## INSTRUCTIONS TO FOLLOW
If a record holds a picture, leave the picture out and repeat everything else exactly.

## RECORDS FOR THE TASK
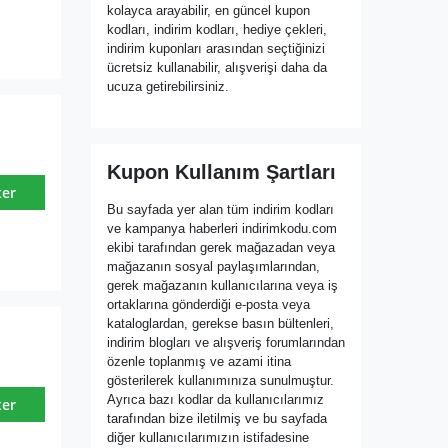
kolayca arayabilir, en güncel kupon
kodları, indirim kodları, hediye çekleri,
indirim kuponları arasından seçtiğinizi
ücretsiz kullanabilir, alışverişi daha da
ucuza getirebilirsiniz.
Kupon Kullanım Şartları
ter
Bu sayfada yer alan tüm indirim kodları
ve kampanya haberleri indirimkodu.com
ekibi tarafından gerek mağazadan veya
mağazanın sosyal paylaşımlarından,
gerek mağazanın kullanıcılarına veya iş
ortaklarına gönderdiği e-posta veya
kataloglardan, gerekse basın bültenleri,
indirim blogları ve alışveriş forumlarından
özenle toplanmış ve azami itina
gösterilerek kullanımınıza sunulmuştur.
Ayrıca bazı kodlar da kullanıcılarımız
ter
tarafından bize iletilmiş ve bu sayfada
diğer kullanıcılarımızın istifadesine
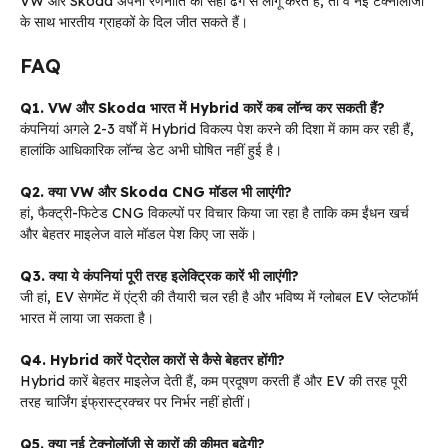
VW और Skoda अपनी रणनीति को सही ढंग से लागू करते हैं, तो वे नई टेक्नोलॉजी
के साथ भारतीय ग्राहकों के दिल जीत सकते हैं।
FAQ
Q1. VW और Skoda भारत में Hybrid कारें कब लॉन्च कर सकती हैं?
कंपनियां अगले 2-3 वर्षों में Hybrid विकल्प पेश करने की दिशा में काम कर रही हैं,
हालांकि आधिकारिक लॉन्च डेट अभी घोषित नहीं हुई है।
Q2. क्या VW और Skoda CNG मॉडल भी लाएंगी?
हां, फैक्ट्री-फिटेड CNG विकल्पों पर विचार किया जा रहा है ताकि कम ईंधन खर्च
और बेहतर माइलेज वाले मॉडल पेश किए जा सकें।
Q3. क्या ये कंपनियां पूरी तरह इलेक्ट्रिक कारें भी लाएंगी?
जी हां, EV सेगमेंट में एंट्री की तैयारी चल रही है और भविष्य में ग्लोबल EV प्लेटफॉर्म
भारत में लाया जा सकता है।
Q4. Hybrid कारें पेट्रोल कारों से कैसे बेहतर होंगी?
Hybrid कारें बेहतर माइलेज देती हैं, कम प्रदूषण करती हैं और EV की तरह पूरी
तरह चार्जिंग इंफ्रास्ट्रक्चर पर निर्भर नहीं होतीं।
Q5. क्या नई टेक्नोलॉजी से कारों की कीमत बढ़ेगी?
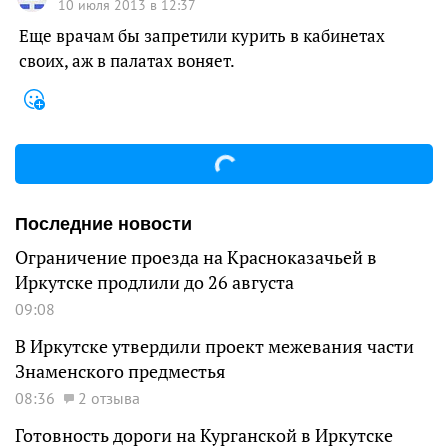
10 июля 2013 в 12:37
Еще врачам бы запретили курить в кабинетах
своих, аж в палатах воняет.
Последние новости
Ограничение проезда на Красноказачьей в
Иркутске продлили до 26 августа
09:08
В Иркутске утвердили проект межевания части
Знаменского предместья
08:36
2 отзыва
Готовность дороги на Курганской в Иркутске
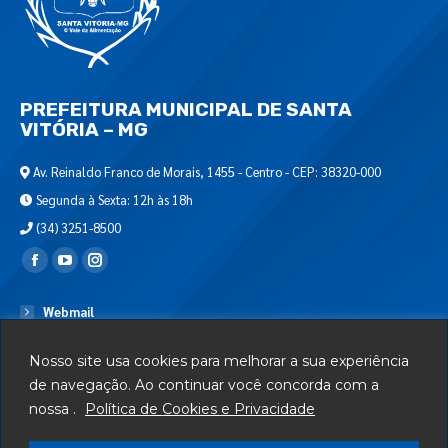
PREFEITURA MUNICIPAL DE SANTA
VITÓRIA – MG
Av. Reinaldo Franco de Morais, 1455 - Centro - CEP: 38320-000
Segunda à Sexta: 12h às 18h
(34) 3251-8500
Encontre-nos em:
Webmail
Departamento de T.I.
Nosso site usa cookies para melhorar a sua experiência
Serviços
de navegação. Ao continuar você concorda com a
nossa .
Política de Cookies e Privacidade
Telefones Úteis
Mapa do Site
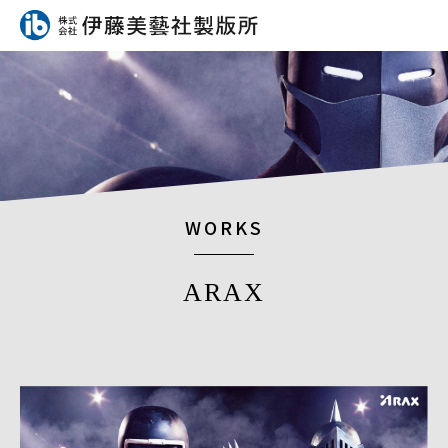
WORKS
ARAX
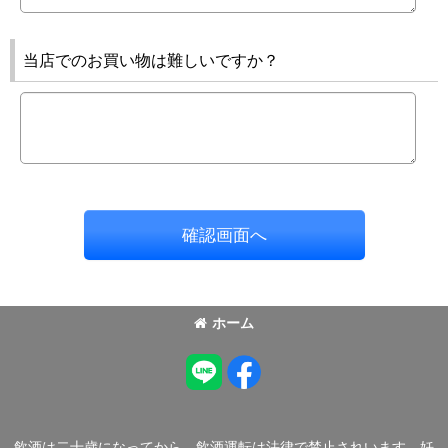
当店でのお買い物は難しいですか？
確認画面へ
ホーム
飲酒は二十歳になってから。飲酒運転は法律で禁止されいます。妊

## EXERCISE OUTPUT
kolayca arayabilir, en güncel kupon
kodları, indirim kodları, hediye çekleri,
indirim kuponları arasından seçtiğinizi
ücretsiz kullanabilir, alışverişi daha da
ucuza getirebilirsiniz.
Kupon Kullanım Şartları
ter
Bu sayfada yer alan tüm indirim kodları
ve kampanya haberleri indirimkodu.com
ekibi tarafından gerek mağazadan veya
mağazanın sosyal paylaşımlarından,
gerek mağazanın kullanıcılarına veya iş
ortaklarına gönderdiği e-posta veya
kataloglardan, gerekse basın bültenleri,
indirim blogları ve alışveriş forumlarından
özenle toplanmış ve azami itina
gösterilerek kullanımınıza sunulmuştur.
Ayrıca bazı kodlar da kullanıcılarımız
ter
tarafından bize iletilmiş ve bu sayfada
diğer kullanıcılarımızın istifadesine
VW और Skoda अपनी रणनीति को सही ढंग से लागू करते हैं, तो वे नई टेक्नोलॉजी
के साथ भारतीय ग्राहकों के दिल जीत सकते हैं।
FAQ
Q1. VW और Skoda भारत में Hybrid कारें कब लॉन्च कर सकती हैं?
कंपनियां अगले 2-3 वर्षों में Hybrid विकल्प पेश करने की दिशा में काम कर रही हैं,
हालांकि आधिकारिक लॉन्च डेट अभी घोषित नहीं हुई है।
Q2. क्या VW और Skoda CNG मॉडल भी लाएंगी?
हां, फैक्ट्री-फिटेड CNG विकल्पों पर विचार किया जा रहा है ताकि कम ईंधन खर्च
और बेहतर माइलेज वाले मॉडल पेश किए जा सकें।
Q3. क्या ये कंपनियां पूरी तरह इलेक्ट्रिक कारें भी लाएंगी?
जी हां, EV सेगमेंट में एंट्री की तैयारी चल रही है और भविष्य में ग्लोबल EV प्लेटफॉर्म
भारत में लाया जा सकता है।
Q4. Hybrid कारें पेट्रोल कारों से कैसे बेहतर होंगी?
Hybrid कारें बेहतर माइलेज देती हैं, कम प्रदूषण करती हैं और EV की तरह पूरी
तरह चार्जिंग इंफ्रास्ट्रक्चर पर निर्भर नहीं होतीं।
Q5. क्या नई टेक्नोलॉजी से कारों की कीमत बढ़ेगी?
10 июля 2013 в 12:37
Еще врачам бы запретили курить в кабинетах
своих, аж в палатах воняет.
Последние новости
Ограничение проезда на Красноказачьей в
Иркутске продлили до 26 августа
09:08
В Иркутске утвердили проект межевания части
Знаменского предместья
08:36
2 отзыва
Готовность дороги на Курганской в Иркутске
PREFEITURA MUNICIPAL DE SANTA
VITÓRIA – MG
Av. Reinaldo Franco de Morais, 1455 - Centro - CEP: 38320-000
Segunda à Sexta: 12h às 18h
(34) 3251-8500
Encontre-nos em:
Webmail
Departamento de T.I.
Nosso site usa cookies para melhorar a sua experiência
Serviços
de navegação. Ao continuar você concorda com a
nossa .
Política de Cookies e Privacidade
Telefones Úteis
Mapa do Site
WORKS
ARAX
当店でのお買い物は難しいですか？
確認画面へ
ホーム
飲酒は二十歳になってから。飲酒運転は法律で禁止されいます。妊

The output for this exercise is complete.